_DATA IN THIS EXERCISE:_
((

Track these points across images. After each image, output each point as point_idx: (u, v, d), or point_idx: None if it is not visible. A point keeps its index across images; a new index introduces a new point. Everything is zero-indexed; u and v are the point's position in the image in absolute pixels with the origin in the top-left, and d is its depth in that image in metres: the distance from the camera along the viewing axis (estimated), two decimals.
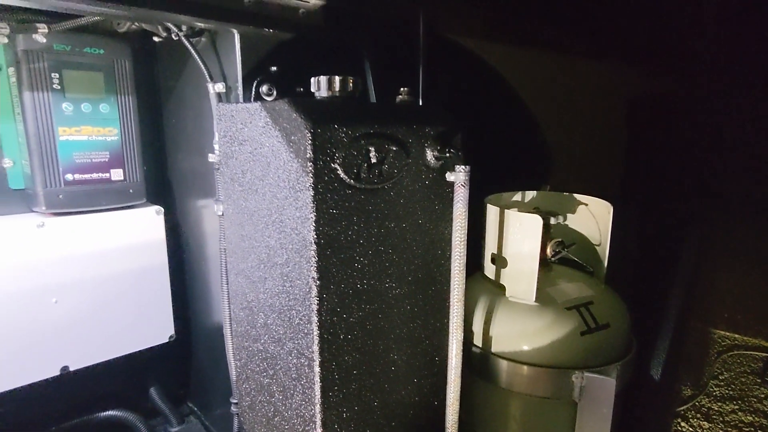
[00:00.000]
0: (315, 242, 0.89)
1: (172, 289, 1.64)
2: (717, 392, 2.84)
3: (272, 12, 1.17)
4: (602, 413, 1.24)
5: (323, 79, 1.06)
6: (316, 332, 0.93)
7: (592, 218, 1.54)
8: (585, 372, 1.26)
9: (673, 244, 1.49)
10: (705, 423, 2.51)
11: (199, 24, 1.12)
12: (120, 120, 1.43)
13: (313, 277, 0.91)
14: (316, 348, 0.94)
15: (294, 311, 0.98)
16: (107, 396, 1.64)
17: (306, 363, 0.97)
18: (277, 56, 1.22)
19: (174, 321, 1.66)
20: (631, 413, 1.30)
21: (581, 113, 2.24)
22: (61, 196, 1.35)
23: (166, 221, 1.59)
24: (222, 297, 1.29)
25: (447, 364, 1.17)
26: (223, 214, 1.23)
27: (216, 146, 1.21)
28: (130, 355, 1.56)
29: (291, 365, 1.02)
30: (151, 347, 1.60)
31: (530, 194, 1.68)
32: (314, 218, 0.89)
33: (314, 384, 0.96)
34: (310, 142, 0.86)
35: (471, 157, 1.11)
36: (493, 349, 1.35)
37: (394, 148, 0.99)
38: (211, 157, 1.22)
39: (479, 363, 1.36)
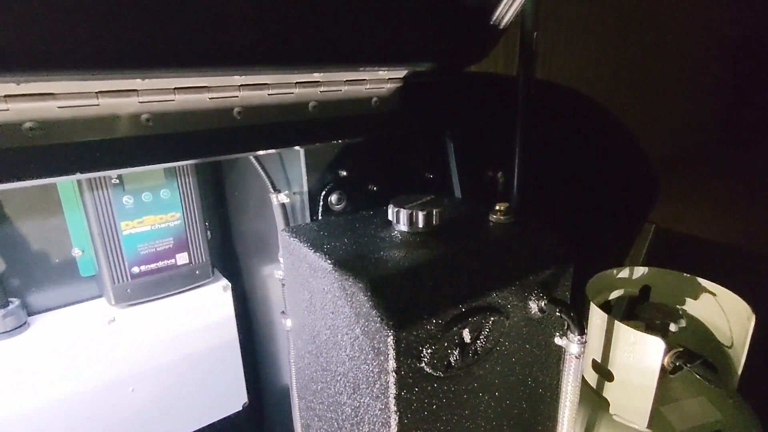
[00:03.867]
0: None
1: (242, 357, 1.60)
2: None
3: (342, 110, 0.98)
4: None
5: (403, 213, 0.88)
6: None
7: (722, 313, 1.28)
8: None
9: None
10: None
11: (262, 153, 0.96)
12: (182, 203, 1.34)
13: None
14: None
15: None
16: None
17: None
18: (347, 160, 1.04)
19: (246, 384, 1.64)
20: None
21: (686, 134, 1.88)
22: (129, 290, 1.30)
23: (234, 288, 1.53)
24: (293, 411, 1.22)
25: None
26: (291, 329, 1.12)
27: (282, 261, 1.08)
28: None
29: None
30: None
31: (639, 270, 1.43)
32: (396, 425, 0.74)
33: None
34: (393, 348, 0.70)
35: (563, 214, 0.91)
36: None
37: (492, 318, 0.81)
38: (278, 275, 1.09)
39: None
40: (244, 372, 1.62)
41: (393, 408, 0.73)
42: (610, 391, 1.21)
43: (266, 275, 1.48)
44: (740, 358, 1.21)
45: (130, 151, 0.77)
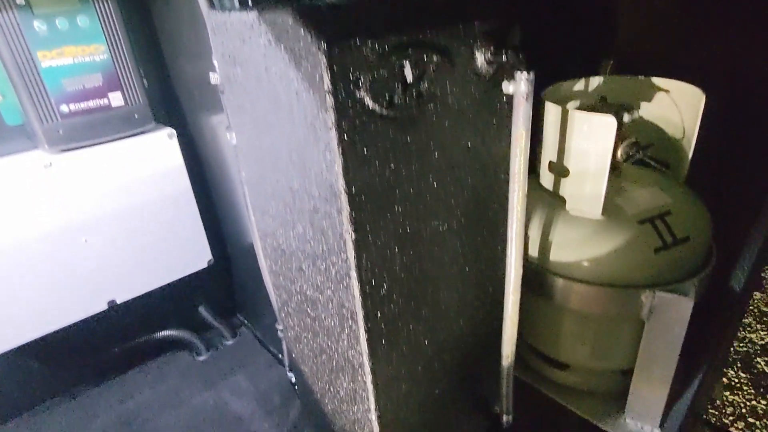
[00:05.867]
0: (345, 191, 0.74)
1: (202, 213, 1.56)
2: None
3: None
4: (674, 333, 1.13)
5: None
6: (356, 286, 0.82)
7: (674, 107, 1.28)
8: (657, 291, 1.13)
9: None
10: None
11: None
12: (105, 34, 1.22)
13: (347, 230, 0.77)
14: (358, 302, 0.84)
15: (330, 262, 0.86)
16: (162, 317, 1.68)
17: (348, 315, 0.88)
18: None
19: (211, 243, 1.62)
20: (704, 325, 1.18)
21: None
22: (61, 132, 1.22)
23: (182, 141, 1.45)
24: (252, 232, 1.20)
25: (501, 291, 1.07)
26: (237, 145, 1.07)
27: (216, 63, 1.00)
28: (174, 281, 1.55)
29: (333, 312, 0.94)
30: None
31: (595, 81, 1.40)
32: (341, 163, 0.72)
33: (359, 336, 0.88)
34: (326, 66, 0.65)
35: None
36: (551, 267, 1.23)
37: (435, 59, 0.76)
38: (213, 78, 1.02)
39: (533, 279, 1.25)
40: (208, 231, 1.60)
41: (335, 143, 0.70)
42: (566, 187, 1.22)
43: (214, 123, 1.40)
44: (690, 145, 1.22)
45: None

))
((

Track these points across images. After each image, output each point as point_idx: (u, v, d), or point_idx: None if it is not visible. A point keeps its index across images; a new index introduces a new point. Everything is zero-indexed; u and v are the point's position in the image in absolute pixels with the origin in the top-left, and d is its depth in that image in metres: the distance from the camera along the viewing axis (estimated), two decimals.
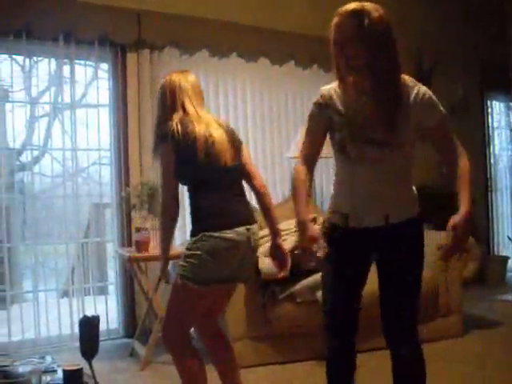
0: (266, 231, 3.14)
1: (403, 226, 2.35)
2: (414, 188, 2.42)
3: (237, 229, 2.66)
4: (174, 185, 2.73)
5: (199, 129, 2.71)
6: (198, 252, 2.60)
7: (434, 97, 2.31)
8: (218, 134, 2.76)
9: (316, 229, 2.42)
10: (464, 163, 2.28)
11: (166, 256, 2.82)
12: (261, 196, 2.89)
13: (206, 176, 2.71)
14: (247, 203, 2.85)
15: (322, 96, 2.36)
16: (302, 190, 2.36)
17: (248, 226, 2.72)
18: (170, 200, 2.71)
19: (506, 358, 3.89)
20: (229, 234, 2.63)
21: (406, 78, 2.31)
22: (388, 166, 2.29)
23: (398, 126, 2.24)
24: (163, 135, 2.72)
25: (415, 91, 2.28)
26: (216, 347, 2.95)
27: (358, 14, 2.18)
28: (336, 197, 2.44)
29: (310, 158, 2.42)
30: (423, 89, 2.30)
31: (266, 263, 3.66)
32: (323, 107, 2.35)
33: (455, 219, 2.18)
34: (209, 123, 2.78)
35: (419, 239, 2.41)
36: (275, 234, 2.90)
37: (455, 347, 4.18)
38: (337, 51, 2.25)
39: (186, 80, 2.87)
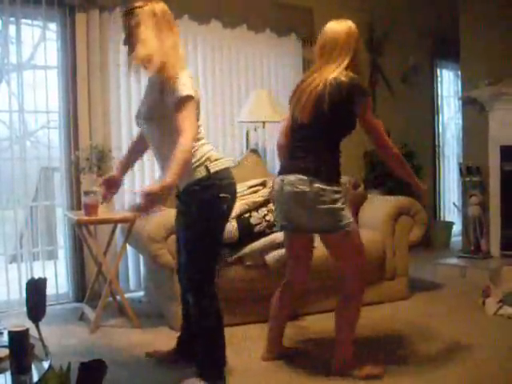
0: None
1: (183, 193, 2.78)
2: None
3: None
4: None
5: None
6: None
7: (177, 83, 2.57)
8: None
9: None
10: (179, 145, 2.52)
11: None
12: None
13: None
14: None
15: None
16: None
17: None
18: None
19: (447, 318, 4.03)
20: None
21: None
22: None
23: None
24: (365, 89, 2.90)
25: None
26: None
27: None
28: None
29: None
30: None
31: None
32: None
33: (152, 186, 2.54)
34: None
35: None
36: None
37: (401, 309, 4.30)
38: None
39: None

))
((

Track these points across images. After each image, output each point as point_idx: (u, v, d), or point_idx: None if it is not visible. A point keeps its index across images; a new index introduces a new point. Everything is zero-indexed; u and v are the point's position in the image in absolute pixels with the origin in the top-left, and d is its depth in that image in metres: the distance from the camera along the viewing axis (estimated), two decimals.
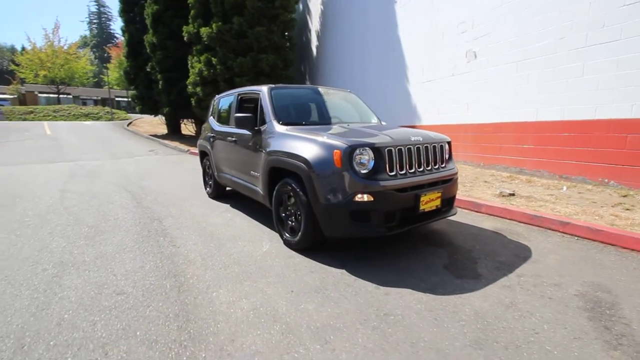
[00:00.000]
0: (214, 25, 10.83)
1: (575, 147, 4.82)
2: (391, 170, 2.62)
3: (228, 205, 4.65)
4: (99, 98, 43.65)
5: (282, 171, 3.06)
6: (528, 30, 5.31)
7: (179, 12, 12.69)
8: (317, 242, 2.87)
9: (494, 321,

))

From the data above, return every line from the line that has "7: (434, 97, 2.31)" up to and including the line that has "34: (209, 123, 2.78)", exactly.

_REPLY TO THE TASK:_
7: (434, 97, 2.31)
8: (218, 134, 2.76)
9: (316, 229, 2.42)
10: (464, 163, 2.28)
11: (166, 256, 2.82)
12: (261, 196, 2.89)
13: (206, 176, 2.71)
14: (247, 203, 2.85)
15: (322, 96, 2.36)
16: (302, 190, 2.36)
17: (248, 226, 2.72)
18: (170, 200, 2.71)
19: (506, 358, 3.89)
20: (229, 234, 2.63)
21: (406, 78, 2.31)
22: (388, 166, 2.29)
23: (398, 126, 2.24)
24: (163, 135, 2.72)
25: (415, 91, 2.28)
26: (216, 347, 2.95)
27: (358, 14, 2.18)
28: (336, 197, 2.44)
29: (310, 158, 2.42)
30: (423, 89, 2.30)
31: (266, 263, 3.66)
32: (323, 107, 2.35)
33: (455, 219, 2.18)
34: (209, 123, 2.78)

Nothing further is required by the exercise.